Und plötzlich tauchten wie durch Zauberhand weitere Männer vor ihm auf, vielleicht ein Dutzend, alles Fischer, die ein Boot auf den steinigen Strand zogen. Nun wusste der Herzog, warum sie sich vor ihm gefürchtet hatten und warum sie die Küstenwache nicht auf sich aufmerksam machen durften. Diese hätte nur die Fässer zu sehen brauchen, die im Heck des Schiffes lagen, oder die Warenpakete, die sich hoch im Bug türmten, um zu wissen, dass es Schmuggler waren. Es waren gefährliche Männer, dachte der Herzog, die nicht zögern würden, ihm die Kehle durchzuschneiden und ihn ins Meer zu werfen, wenn sie Verdacht gegen ihn schöpften.
»Ihr habt euch verspätet.«
Es war die Frau, die vorher schon einmal gesprochen hatte. Ihre Stimme klang kultiviert, und der Herzog sah sie erstaunt an.
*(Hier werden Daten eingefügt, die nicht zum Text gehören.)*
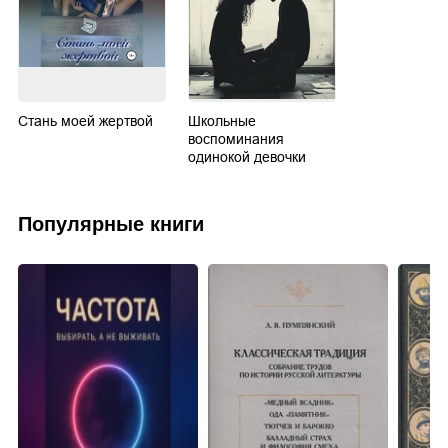
Стань моей жертвой
Школьные
воспоминания
одинокой девочки
Популярные книги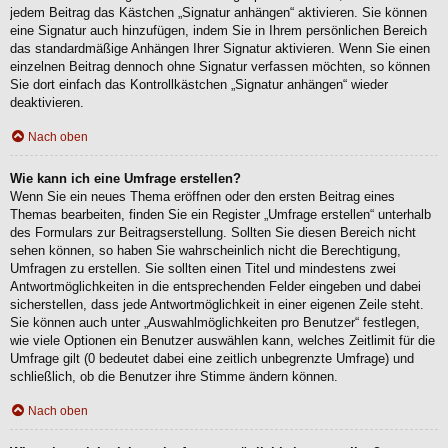
jedem Beitrag das Kästchen „Signatur anhängen“ aktivieren. Sie können
eine Signatur auch hinzufügen, indem Sie in Ihrem persönlichen Bereich
das standardmäßige Anhängen Ihrer Signatur aktivieren. Wenn Sie einen
einzelnen Beitrag dennoch ohne Signatur verfassen möchten, so können
Sie dort einfach das Kontrollkästchen „Signatur anhängen“ wieder
deaktivieren.
Nach oben
Wie kann ich eine Umfrage erstellen?
Wenn Sie ein neues Thema eröffnen oder den ersten Beitrag eines
Themas bearbeiten, finden Sie ein Register „Umfrage erstellen“ unterhalb
des Formulars zur Beitragserstellung. Sollten Sie diesen Bereich nicht
sehen können, so haben Sie wahrscheinlich nicht die Berechtigung,
Umfragen zu erstellen. Sie sollten einen Titel und mindestens zwei
Antwortmöglichkeiten in die entsprechenden Felder eingeben und dabei
sicherstellen, dass jede Antwortmöglichkeit in einer eigenen Zeile steht.
Sie können auch unter „Auswahlmöglichkeiten pro Benutzer“ festlegen,
wie viele Optionen ein Benutzer auswählen kann, welches Zeitlimit für die
Umfrage gilt (0 bedeutet dabei eine zeitlich unbegrenzte Umfrage) und
schließlich, ob die Benutzer ihre Stimme ändern können.
Nach oben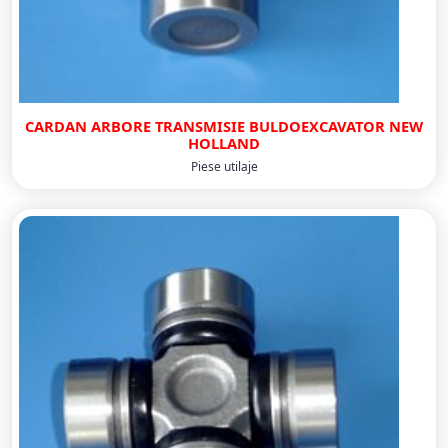
CARDAN ARBORE TRANSMISIE BULDOEXCAVATOR NEW
HOLLAND
Piese utilaje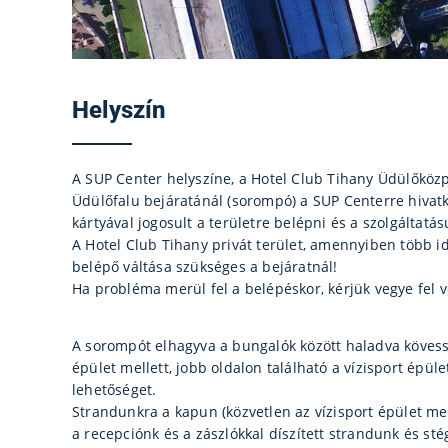
Helyszín
A SUP Center helyszíne, a Hotel Club Tihany Üdülőközp
Üdülőfalu bejáratánál (sorompó) a SUP Centerre hivatk
kártyával jogosult a területre belépni és a szolgáltatá
A Hotel Club Tihany privát terület, amennyiben több id
belépő váltása szükséges a bejáratnál!
Ha probléma merül fel a belépéskor, kérjük vegye fel v
A sorompót elhagyva a bungalók között haladva kövesse
épület mellett, jobb oldalon található a vízisport épül
lehetőséget.
Strandunkra a kapun (közvetlen az vízisport épület mell
a recepciónk és a zászlókkal díszített strandunk és sté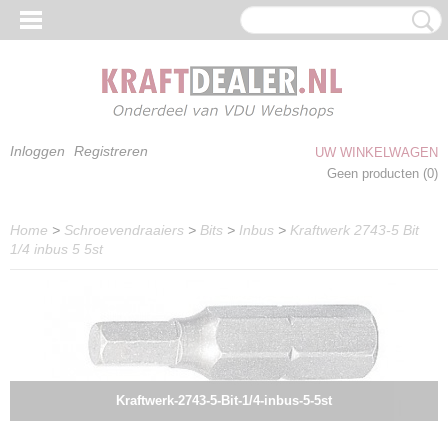
Inloggen
Registreren
UW WINKELWAGEN
Geen producten
(0)
Home
>
Schroevendraaiers
>
Bits
>
Inbus
>
Kraftwerk 2743-5 Bit
1/4 inbus 5 5st
Kraftwerk-2743-5-Bit-1/4-inbus-5-5st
Sie trug die gleichen hohen Watstiefel wie die Fischer, und er stellte erschrocken fest, dass sie eine Hose anhatte. Ihr schäbiger, altmodischer, langer Mantel war vielleicht Ende des Jahrhunderts in Mode gewesen. Ein schwarzes Tuch bedeckte ihr Haar.
»Los, beeilt euch!« sagte sie ungeduldig. »Die Männer sind müde und können die Fracht nicht allein ausladen.«
»Nein, sicher nicht«, stimmte ihr der Herzog zu. Sie blickte misstrauisch zu ihm auf, aber weil es noch zu dunkel und zu neblig war, konnte sie sein Gesicht nicht sehen. Als er vom Pferd stieg, gab sie den Männern Befehle.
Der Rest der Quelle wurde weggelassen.